Abstract

The rate of corrosion due to the presence of carbon dioxide in a carbon steel pipe is an important design consideration for gathering pipelines, particularly in the transport of wet natural gas. To evaluate the corrosion rate in a gathering pipeline, in situ simulation study using HYSYS program employed to predict CO2 corrosion in natural gas gathering pipelines system. The effects of operational conditions, inhibitors, pipe parameters and flow regime on the CO2 corrosion are studied in this paper. Increasing operating pressure leads to increase the pH and decrease the CO2 corrosion rate when the operating pressure over 10 MPa and the solution contents 0.85kmol/m3 iron carbonate. The CO2 corrosion rate does not always increase with temperature, and which will reach a maximum value at 45 °C. A high gas velocity will lead to a high corrosion rate. Less free water present in pipeline may lead to more serious corrosion than that of a large amount of free water.

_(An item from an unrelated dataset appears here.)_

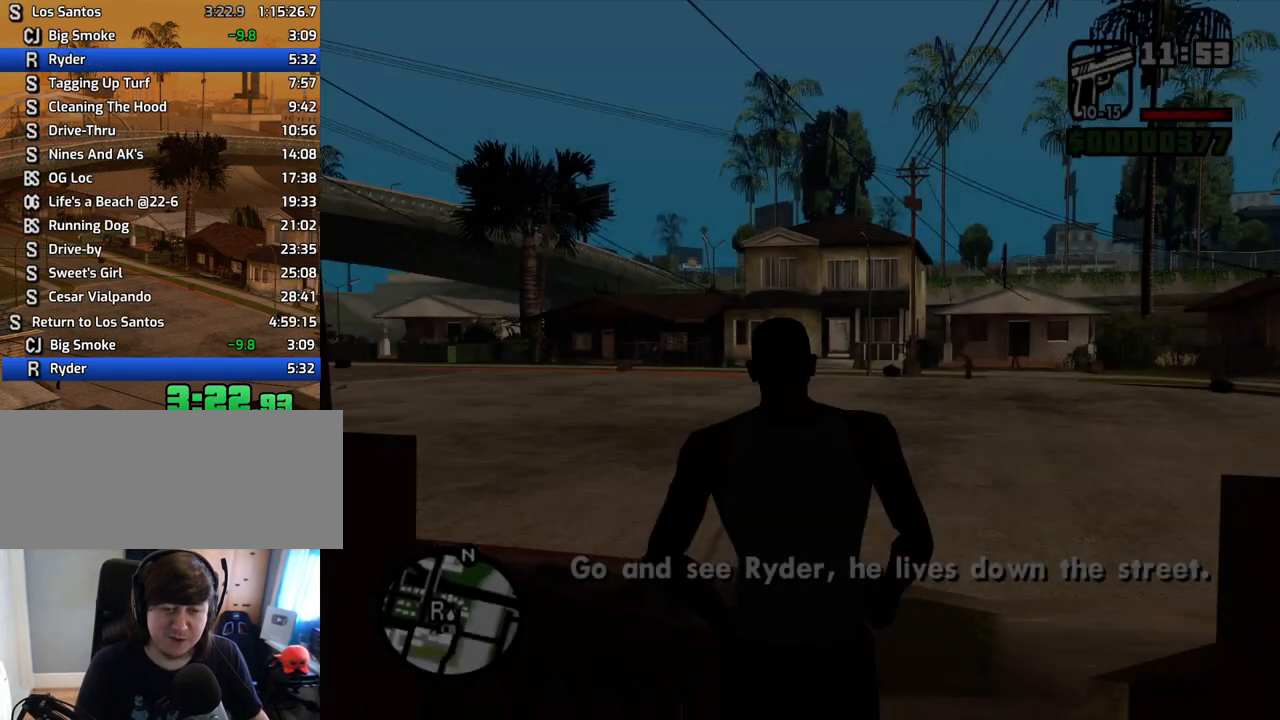
{"keys": ["w"], "mouse": [], "events": [[67, "space", "up"], [151, "space", "down"], [252, "space", "up"], [352, "space", "down"], [436, "space", "up"]]}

The corrosion rate may be inhibited by liquid hydrocarbon and glycol, and the glycol is not an economic inhibitor, especially when there is a large amount of free water in pipeline. The large diameter and flat pipe are useful for decreasing CO2 corrosion rate. The shear stress and corrosion rate will increase sharply when the slug flow forms in pipeline. Through comparing the data of simulation with field corrosion rate data, feasibility of this numerical simulation method is proved.